ECLI:NL:HR:2007:BB6187
Hoge Raad
- Cassatie
- P.C. Kop
- O. de Savornin Lohman
- F.B. Bakels
- E.J. Numann
- Rechtspraak.nl
Cassatie over loonvordering en arbeidsongeschiktheid werknemer door ziekte
In deze zaak gaat het om een loonvordering van een werknemer die arbeidsongeschikt was door ziekte. De werknemer, aangeduid als [eiser], heeft op 20 november 2001 [verweerster] gedagvaard voor de rechtbank 's-Gravenhage, sector kanton, met de eis om hem te veroordelen tot betaling van zijn loon van ƒ 3.172,-- bruto per maand, vermeerderd met vakantietoeslag en wettelijke verhoging, voor de periode van 1 april 2001 tot 1 februari 2002. De vordering werd door [verweerster] bestreden, maar de kantonrechter heeft in een eindvonnis van 7 november 2002 de vorderingen van [eiser] toegewezen.

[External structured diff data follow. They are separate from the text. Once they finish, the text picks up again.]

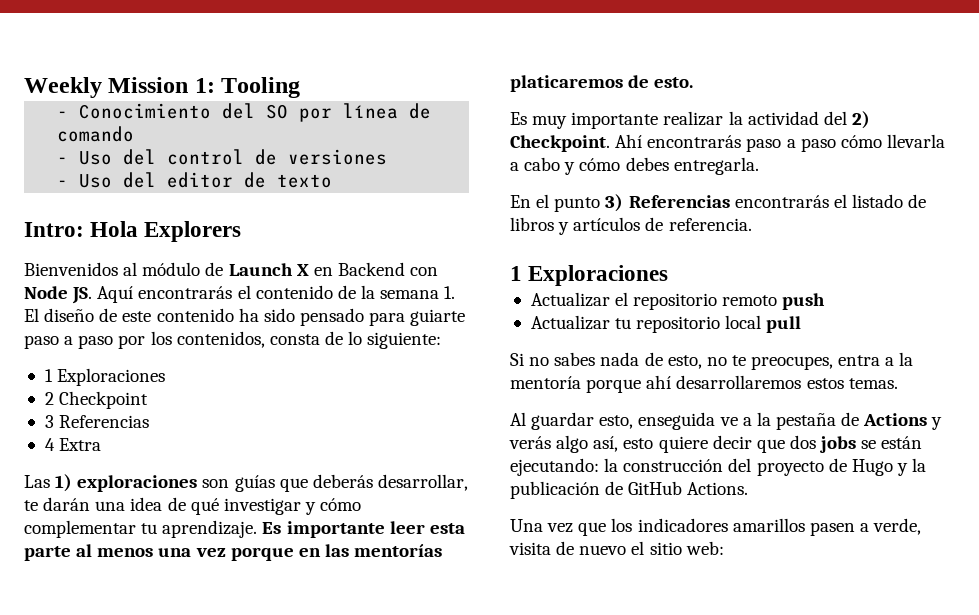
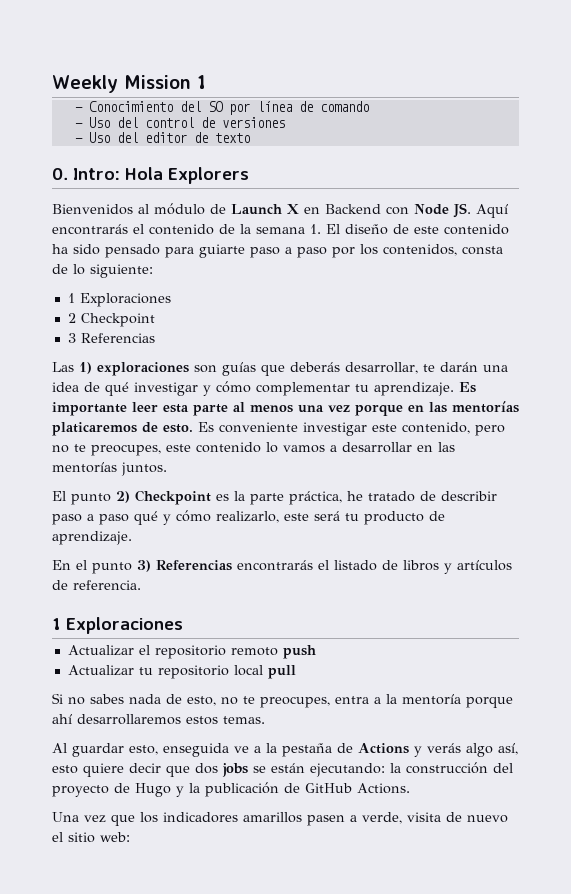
[194,77,301,98] 1: Tooling -> [196,75,206,89] 1
(333, 181) none -> [52,168,68,180] 0.
[44,438,102,451] // 4 Extra -> (155, 338) none
[510,111,870,129] [510,134,945,152] [510,157,759,175] // Es muy importante realizar la actividad del 2) Checkpoint. Ahí encontrarás paso a paso cómo llevarla a cabo y cómo debes entregarla. -> [198,422,505,436] [52,442,455,456] [52,462,167,476] [52,490,497,505] [52,510,445,525] [52,531,132,545] Es conveniente investigar este contenido, pero no te preocupes, este contenido lo vamos a desarrollar en las mentorías juntos. // El punto 2) Checkpoint es la parte práctica, he tratado de describir paso a paso qué y cómo realizarlo, este será tu producto de aprendizaje.

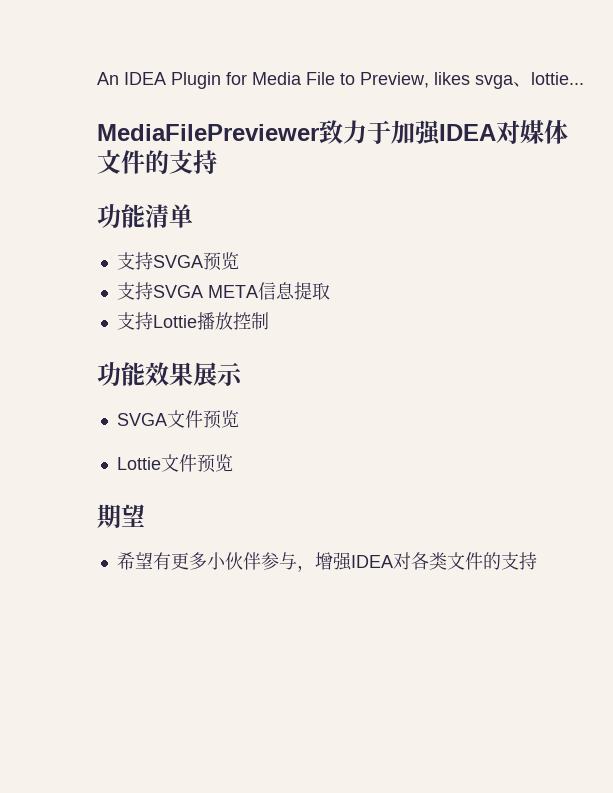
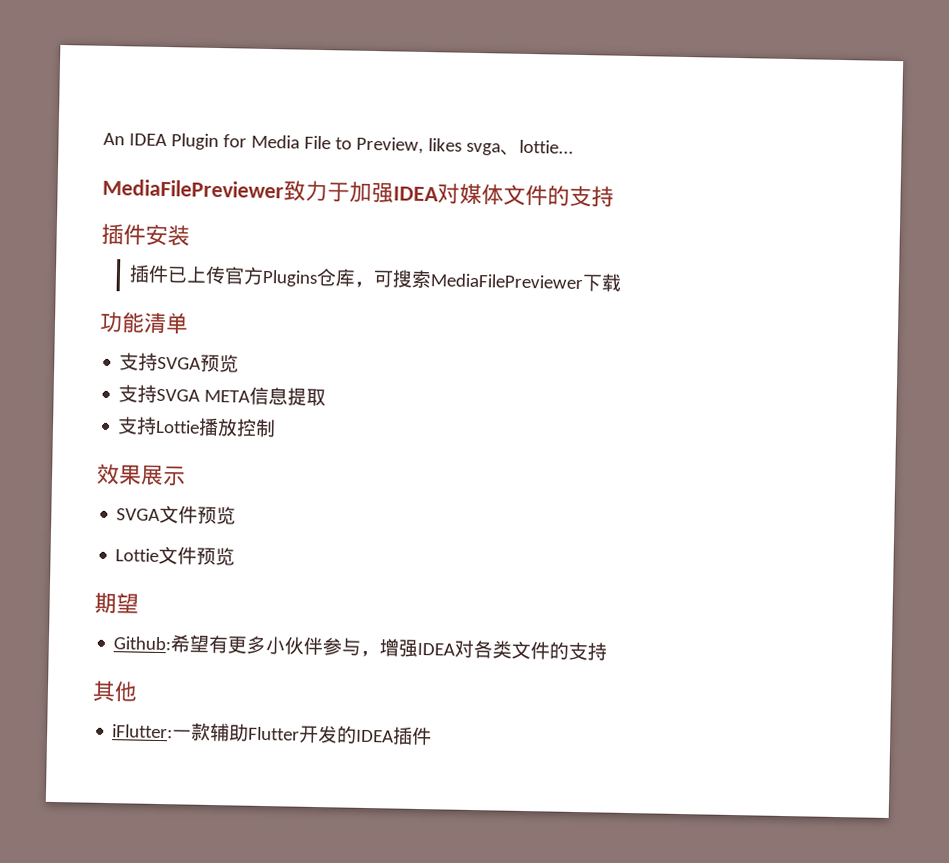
(217, 162) none -> [101,223,190,247] [128,264,622,292] // 插件安装 // 插件已上传官方Plugins仓库，可搜索MediaFilePreviewer下载
[97,362,145,386] 功能 -> (277, 428) none
(145, 515) none -> [113,636,172,651] Github:
(537, 561) none -> [92,680,138,703] [112,722,433,746] // 其他 // iFlutter:一款辅助Flutter开发的IDEA插件

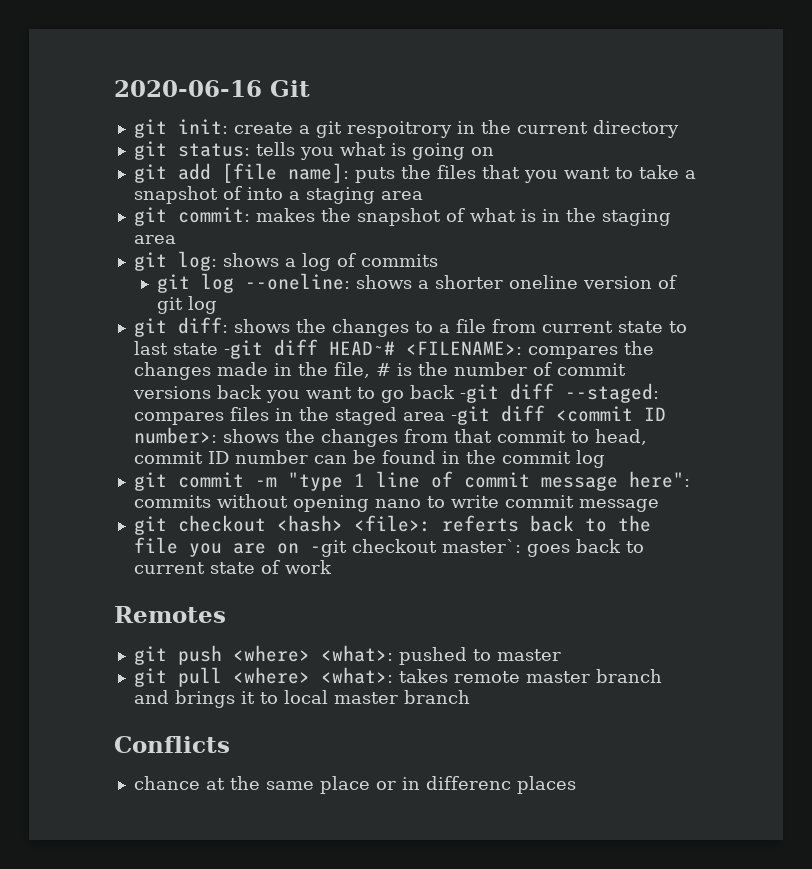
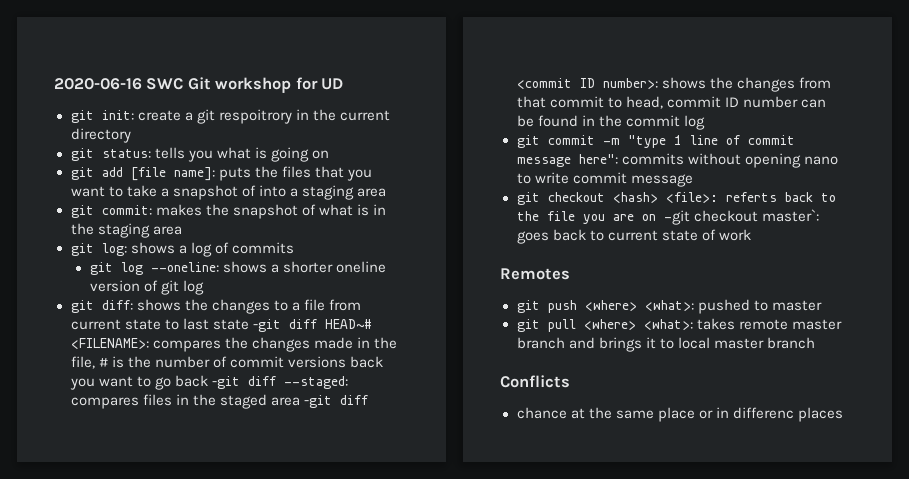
(262, 88) none -> [146,78,184,90] SWC
(310, 88) none -> [215,77,344,93] workshop for UD

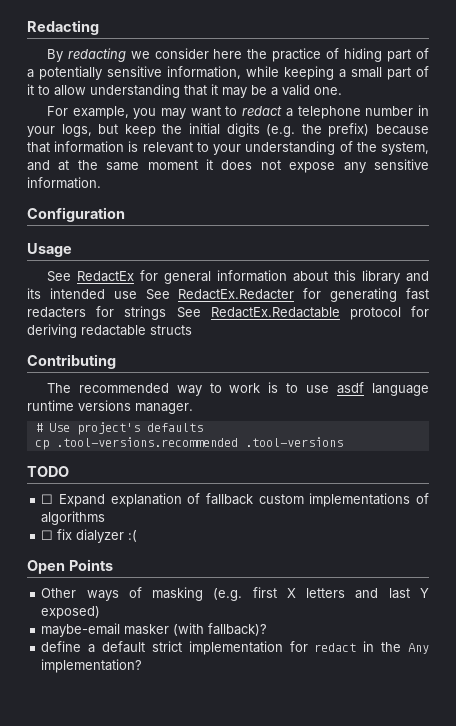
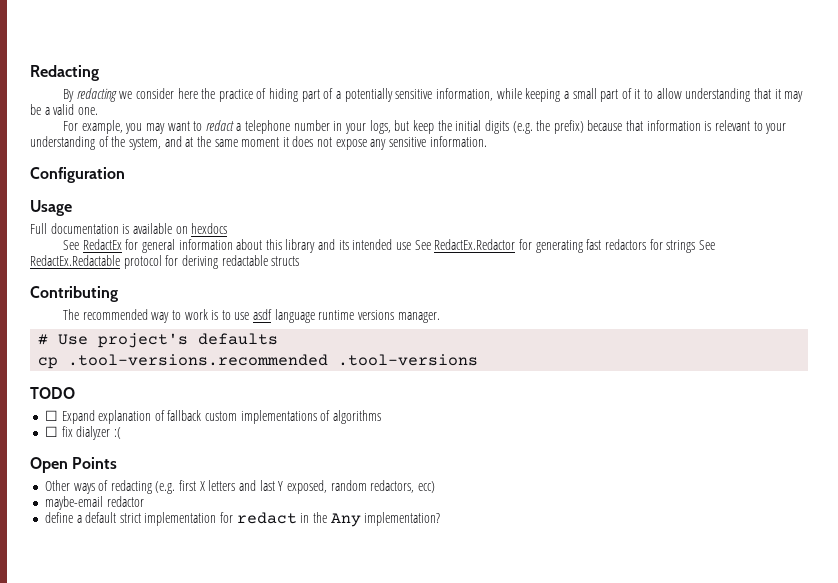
(72, 250) none -> [30,223,228,234] // Full documentation is available on hexdocs
[178,289,295,300] RedactEx.Redacter -> [434,239,516,250] RedactEx.Redactor
[27,307,86,318] redacters -> [604,239,646,250] redactors
[152,587,204,601] masking -> [110,480,152,494] redacting
[41,606,101,619] [41,623,268,637] exposed) // maybe-email masker (with fallback)? -> [286,480,435,494] [44,496,144,510] exposed, random redactors, ecc) // maybe-email redactor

[Verweerster] ging in hoger beroep bij het gerechtshof te 's-Gravenhage. Na een tussenarrest op 7 mei 2004 en getuigenverhoren, heeft het hof op 12 augustus 2005 het eindvonnis van de kantonrechter vernietigd en de vorderingen van [eiser] afgewezen. [Eiser] heeft vervolgens cassatie ingesteld tegen dit eindarrest.
De Hoge Raad heeft op 21 december 2007 het cassatieberoep verworpen. De Hoge Raad oordeelde dat de klachten in de middelen niet tot cassatie konden leiden en dat er geen nadere motivering nodig was, aangezien de klachten niet nopen tot beantwoording van rechtsvragen in het belang van de rechtseenheid of de rechtsontwikkeling. Tevens werd [eiser] veroordeeld in de kosten van het geding in cassatie, die aan de zijde van [verweerster] zijn begroot op € 176,34 aan verschotten en € 2.200,-- voor salaris.
Dit arrest is gewezen door de raadsheren P.C. Kop, als voorzitter, O. de Savornin Lohman en F.B. Bakels, en in het openbaar uitgesproken door de raadsheer E.J. Numann.